**Excerpt to read**
-------

Letters to the Editors
Halls River decision was backed by laws and property rights
© St. Petersburg Times
published June 2, 2002
Editor: When I chose to run for elected office eight years ago, I recognized that criticisms of decisions made in my capacity as county commissioner in the form of news articles, editorials and letters was inevitable. I respect people's right to differ with my decisions and their constitutional right to express their opinions. Although tempted many times, I've never responded on any subject until now.
The decision regarding Halls River Retreats is one that has drawn significant controversy, and it was my initial intent to treat it like past issues and not respond. However, as time goes on, I find the letters of opposition have not only continued but are perpetuating misinformation. Therefore, I am writing this letter, not to persuade my detractors but rather to set the record straight so those who look to the newspapers for information regarding this issue can understand how I arrived at my decision.

-------

**Supplied data**
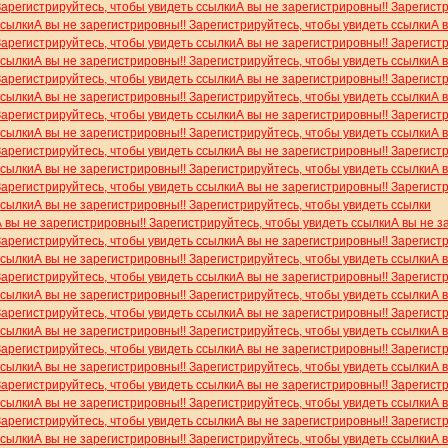
Зарегистрируйтесь, чтобы увидеть ссылки
А вы не зарегистрировны!! Зарегист
ссылки
А вы не зарегистрировны!! Зарегистрируйтесь, чтобы увидеть ссылки
А 
Зарегистрируйтесь, чтобы увидеть ссылки
А вы не зарегистрировны!! Зарегист
ссылки
А вы не зарегистрировны!! Зарегистрируйтесь, чтобы увидеть ссылки
А 
Зарегистрируйтесь, чтобы увидеть ссылки
А вы не зарегистрировны!! Зарегист
ссылки
А вы не зарегистрировны!! Зарегистрируйтесь, чтобы увидеть ссылки
А 
Зарегистрируйтесь, чтобы увидеть ссылки
А вы не зарегистрировны!! Зарегист
ссылки
А вы не зарегистрировны!! Зарегистрируйтесь, чтобы увидеть ссылки
А 
Зарегистрируйтесь, чтобы увидеть ссылки
А вы не зарегистрировны!! Зарегист
ссылки
А вы не зарегистрировны!! Зарегистрируйтесь, чтобы увидеть ссылки
А 
Зарегистрируйтесь, чтобы увидеть ссылки
А вы не зарегистрировны!! Зарегист
ссылки
А вы не зарегистрировны!! Зарегистрируйтесь, чтобы увидеть ссылки
А вы не зарегистрировны!! Зарегистрируйтесь, чтобы увидеть ссылки
А вы не з
Зарегистрируйтесь, чтобы увидеть ссылки
А вы не зарегистрировны!! Зарегист
ссылки
А вы не зарегистрировны!! Зарегистрируйтесь, чтобы увидеть ссылки
А 
Зарегистрируйтесь, чтобы увидеть ссылки
А вы не зарегистрировны!! Зарегист
ссылки
А вы не зарегистрировны!! Зарегистрируйтесь, чтобы увидеть ссылки
А 
Зарегистрируйтесь, чтобы увидеть ссылки
А вы не зарегистрировны!! Зарегист
ссылки
А вы не зарегистрировны!! Зарегистрируйтесь, чтобы увидеть ссылки
А 
Зарегистрируйтесь, чтобы увидеть ссылки
А вы не зарегистрировны!! Зарегист
ссылки
А вы не зарегистрировны!! Зарегистрируйтесь, чтобы увидеть ссылки
А 
Зарегистрируйтесь, чтобы увидеть ссылки
А вы не зарегистрировны!! Зарегист
ссылки
А вы не зарегистрировны!! Зарегистрируйтесь, чтобы увидеть ссылки
А 
Зарегистрируйтесь, чтобы увидеть ссылки
А вы не зарегистрировны!! Зарегист
ссылки
А вы не зарегистрировны!! Зарегистрируйтесь, чтобы увидеть ссылки
А 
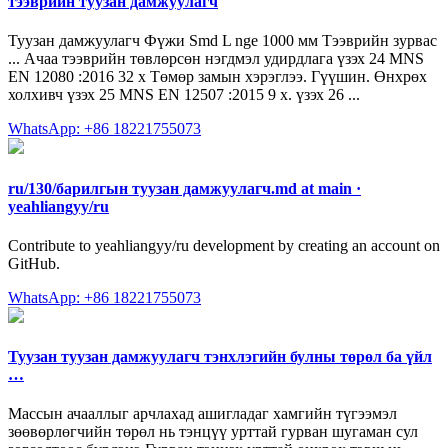
тээврийн туузан дамжуулагч
Туузан дамжуулагч Фүжи Smd L nge 1000 мм Тээврийн зурвас
... Ачаа тээврийн төвлөрсөн нэгдмэл удирдлага үзэх 24 MNS
EN 12080 :2016 32 х Төмөр замын хэрэглээ. Гүүшин. Өнхрөх
холхивч үзэх 25 MNS EN 12507 :2015 9 х. үзэх 26 ...
WhatsApp: +86 18221755073
ru/130/барилгын туузан дамжуулагч.md at main ·
yeahliangyy/ru
Contribute to yeahliangyy/ru development by creating an account on
GitHub.
WhatsApp: +86 18221755073
Туузан туузан дамжуулагч тэнхлэгийн булны төрөл ба үйл
…
Массын ачааллыг арчлахад ашигладаг хамгийн түгээмэл
зөөвөрлөгчийн төрөл нь тэнцүү урттай гурван шугаман сул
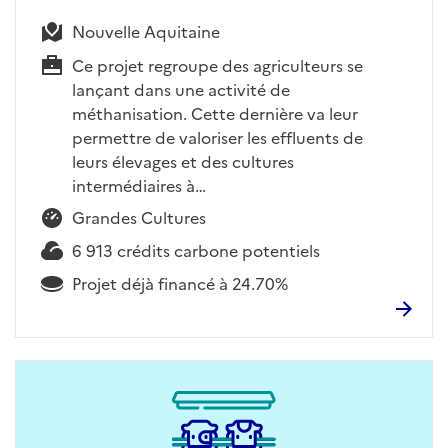
Nouvelle Aquitaine
Ce projet regroupe des agriculteurs se
lançant dans une activité de
méthanisation. Cette dernière va leur
permettre de valoriser les effluents de
leurs élevages et des cultures
intermédiaires à…
Grandes Cultures
6 913 crédits carbone potentiels
Projet déjà financé à 24.70%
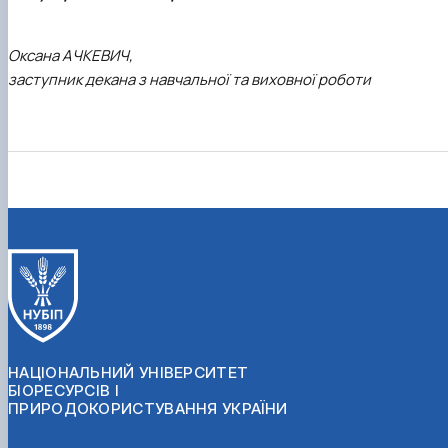
Оксана АЧКЕВИЧ,
заступник декана з навчальної та виховної роботи
НАЦІОНАЛЬНИЙ УНІВЕРСИТЕТ
БІОРЕСУРСІВ І
ПРИРОДОКОРИСТУВАННЯ УКРАЇНИ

-------

**Exercise**
Determine whether each statement below agrees with the letter to the editor about the Halls River decision, answering yes or no and quoting the deciding words from the letter. 1. The writer chose to run for elected office eight years ago. 2. The writer has responded to criticism on other subjects before this letter. 3. The writer's aim is to persuade those who oppose the decision.

**Task result**
1. Yes: "When I chose to run for elected office eight years ago"
2. No: "I've never responded on any subject until now."
3. No: "not to persuade my detractors but rather to set the record straight"